It is also interesting to note that an attempt to relaunch the Care Bear Cousins was made a little later after the 2002 relaunch of the bears. New versions of the various cousins were produced (with Proud Heart being changed back into a cat, albeit in a different color and with a different tummy symbol). However the revival of the line was not as successful as that of the bears’ revival. The cousins were not relaunched in the 2007 relaunch of the franchise.
In 2007, American Greetings relaunched Care Bears again, first with a series of dolls, then a new movie (Care Bears: Oopsy Does It!) and immediately after with a new TV series (Care Bears: Adventures in Care-a-Lot). The animation and artwork is completely different than the originals giving the Care Bears have smaller body structures and redesigned tummy symbols (now called belly badges). Also, instead of Nelvana, the film and the animated series are once again produced by DiC.
As part of the franchise’s 25th anniversary celebrations, the Bears have been redesigned by the AG Properties illustration team, and the logo of the franchise was redesigned to provide a more whimsical feeling. The new line consists of fifteen of the thirty-nine bears (as seen in the recent film). Five of the bears were chosen to be the focus of the franchise: Oopsy (a brand new bear who debuted in Oopsy Does It!), Cheer, Funshine, Grumpy, and Share Bear. The other bears include Amigo Bear, Wish Bear, True Heart Bear, Bedtime Bear, Surprise Bear, Love-a-Lot Bear, Harmony Bear, Superstar Bear, Heartsong Bear and Hopeful Heart Bear, although the remaining 24 of the bears are also stated to have a release in the near future according to Play Along Toys.

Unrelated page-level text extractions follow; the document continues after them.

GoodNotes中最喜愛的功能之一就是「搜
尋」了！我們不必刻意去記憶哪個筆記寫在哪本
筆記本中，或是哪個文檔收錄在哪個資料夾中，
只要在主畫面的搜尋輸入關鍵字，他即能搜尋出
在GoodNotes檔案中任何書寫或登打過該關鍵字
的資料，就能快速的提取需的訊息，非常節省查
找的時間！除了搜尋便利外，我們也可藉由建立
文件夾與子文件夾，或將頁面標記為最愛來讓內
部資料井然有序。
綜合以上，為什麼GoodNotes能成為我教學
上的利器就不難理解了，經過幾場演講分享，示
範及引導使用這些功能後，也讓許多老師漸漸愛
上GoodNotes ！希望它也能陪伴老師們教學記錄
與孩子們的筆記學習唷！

The role of unofficial leader was re-transferred, this time permanently, to Cheer Bear. Their brand-new theme song is performed by former Letters to Cleo member, Kay Hanley, and the music video premiered on FOX and Nickelodeon. In August 2007, they appeared in 20th Century Fox’s theatrical release of Care Bears: Oopsy Does It!. This was followed by the television series from DiC Entertainment, Adventures in Care-a-Lot. The series premiered on CBS’ KEWLopolis block on September 15, 2007.
The Care Bears universe was rebooted upon the 2007 relaunch. Prior plot devices like the Cloudmobiles, Caring Meter, the Cloud Keeper and even Care-a-lot castle were not referred to or mentioned as of the new series (indeed, Care-a-lot castle doesn’t even appear to exist after the relaunch, as seen in the aerial shots of Care-a-lot shown at various points in various episodes of Adventures in Care-a-lot). In its place is the gathering tree, which is where the Care Bears now gather to meet or hold festivities. Also, the Care Bears have never made contact with humans (although this is set to change with the upcoming DVD release Grizz-ly Adventures, which will introduce the first human to enter the new Care-a-Lot), and a new villain named Grizzle (who seeks to conquer Care-a-lot and nothing else) was introduced. The February 2007 issue of the Wall Street Journal states that in the new version, “they live in a village, centered on a big tree—with no castle in sight.”